**Exercise aim**
Work through the entries below and show every line in which "funzionamento" is found.

**Records supplied**
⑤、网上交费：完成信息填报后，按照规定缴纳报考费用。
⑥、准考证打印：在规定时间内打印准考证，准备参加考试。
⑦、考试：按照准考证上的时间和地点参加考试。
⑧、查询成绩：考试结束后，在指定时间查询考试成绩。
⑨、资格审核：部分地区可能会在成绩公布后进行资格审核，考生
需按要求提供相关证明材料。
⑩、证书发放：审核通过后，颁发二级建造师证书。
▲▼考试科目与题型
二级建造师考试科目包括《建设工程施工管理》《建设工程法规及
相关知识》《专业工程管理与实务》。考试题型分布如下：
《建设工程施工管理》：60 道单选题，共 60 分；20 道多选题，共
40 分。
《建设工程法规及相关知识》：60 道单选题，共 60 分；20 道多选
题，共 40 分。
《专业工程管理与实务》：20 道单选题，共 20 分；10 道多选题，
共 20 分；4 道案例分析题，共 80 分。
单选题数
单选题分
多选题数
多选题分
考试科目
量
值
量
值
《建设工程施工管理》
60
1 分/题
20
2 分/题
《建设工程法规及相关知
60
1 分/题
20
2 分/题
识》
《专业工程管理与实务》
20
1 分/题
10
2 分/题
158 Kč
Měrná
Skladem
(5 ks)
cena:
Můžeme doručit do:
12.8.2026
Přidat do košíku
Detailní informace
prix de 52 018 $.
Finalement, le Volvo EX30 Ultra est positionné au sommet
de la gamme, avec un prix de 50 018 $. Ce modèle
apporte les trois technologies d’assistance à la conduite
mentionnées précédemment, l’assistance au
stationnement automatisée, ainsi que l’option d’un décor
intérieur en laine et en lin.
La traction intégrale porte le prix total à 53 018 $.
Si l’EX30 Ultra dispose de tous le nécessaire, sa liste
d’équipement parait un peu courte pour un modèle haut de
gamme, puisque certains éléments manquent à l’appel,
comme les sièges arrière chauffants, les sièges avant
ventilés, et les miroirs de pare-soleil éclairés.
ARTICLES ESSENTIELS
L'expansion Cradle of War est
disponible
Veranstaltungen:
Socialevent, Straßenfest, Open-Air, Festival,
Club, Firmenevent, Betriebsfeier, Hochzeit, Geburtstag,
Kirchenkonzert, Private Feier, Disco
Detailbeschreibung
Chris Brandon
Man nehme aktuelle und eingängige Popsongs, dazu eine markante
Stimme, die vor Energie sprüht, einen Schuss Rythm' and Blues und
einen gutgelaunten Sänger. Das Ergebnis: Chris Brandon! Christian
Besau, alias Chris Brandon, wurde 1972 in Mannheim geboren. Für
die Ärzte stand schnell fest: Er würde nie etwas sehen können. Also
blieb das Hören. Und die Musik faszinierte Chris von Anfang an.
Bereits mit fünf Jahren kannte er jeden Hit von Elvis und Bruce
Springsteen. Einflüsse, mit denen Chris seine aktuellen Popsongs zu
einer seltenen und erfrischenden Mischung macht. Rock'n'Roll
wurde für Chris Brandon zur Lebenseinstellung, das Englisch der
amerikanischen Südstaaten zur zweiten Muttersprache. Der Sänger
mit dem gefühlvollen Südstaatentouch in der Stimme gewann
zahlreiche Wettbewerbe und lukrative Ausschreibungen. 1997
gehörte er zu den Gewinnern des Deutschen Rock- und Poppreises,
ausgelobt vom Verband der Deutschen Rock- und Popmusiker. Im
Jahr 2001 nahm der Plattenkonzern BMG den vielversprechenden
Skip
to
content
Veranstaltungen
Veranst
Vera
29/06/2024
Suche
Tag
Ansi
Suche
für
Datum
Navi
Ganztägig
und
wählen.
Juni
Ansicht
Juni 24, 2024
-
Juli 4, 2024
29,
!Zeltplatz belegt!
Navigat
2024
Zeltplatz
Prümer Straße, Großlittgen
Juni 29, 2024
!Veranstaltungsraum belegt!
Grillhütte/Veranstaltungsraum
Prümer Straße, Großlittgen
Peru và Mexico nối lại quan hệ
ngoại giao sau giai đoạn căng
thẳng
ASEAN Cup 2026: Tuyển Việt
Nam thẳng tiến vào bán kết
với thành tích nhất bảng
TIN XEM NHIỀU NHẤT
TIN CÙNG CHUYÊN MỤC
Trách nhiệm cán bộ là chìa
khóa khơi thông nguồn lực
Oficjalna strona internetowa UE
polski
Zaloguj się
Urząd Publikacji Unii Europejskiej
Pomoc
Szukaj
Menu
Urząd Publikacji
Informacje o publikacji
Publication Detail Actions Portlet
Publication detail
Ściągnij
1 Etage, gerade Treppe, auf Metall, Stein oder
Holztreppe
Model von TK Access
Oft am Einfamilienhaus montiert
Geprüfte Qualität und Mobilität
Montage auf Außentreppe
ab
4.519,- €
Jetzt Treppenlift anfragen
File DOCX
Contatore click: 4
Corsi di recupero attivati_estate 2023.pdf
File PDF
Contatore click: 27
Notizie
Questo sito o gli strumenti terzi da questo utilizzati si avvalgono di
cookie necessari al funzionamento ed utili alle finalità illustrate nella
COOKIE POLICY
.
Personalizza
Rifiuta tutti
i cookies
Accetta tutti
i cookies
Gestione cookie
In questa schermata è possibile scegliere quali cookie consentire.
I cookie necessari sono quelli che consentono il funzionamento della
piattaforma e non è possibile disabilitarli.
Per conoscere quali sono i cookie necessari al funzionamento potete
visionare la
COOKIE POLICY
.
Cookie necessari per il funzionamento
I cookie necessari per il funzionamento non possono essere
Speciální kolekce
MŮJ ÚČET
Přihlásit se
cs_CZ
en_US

**Solution to this task**
cookie necessari al funzionamento ed utili alle finalità illustrate nella
I cookie necessari sono quelli che consentono il funzionamento della
Per conoscere quali sono i cookie necessari al funzionamento potete
Cookie necessari per il funzionamento
I cookie necessari per il funzionamento non possono essere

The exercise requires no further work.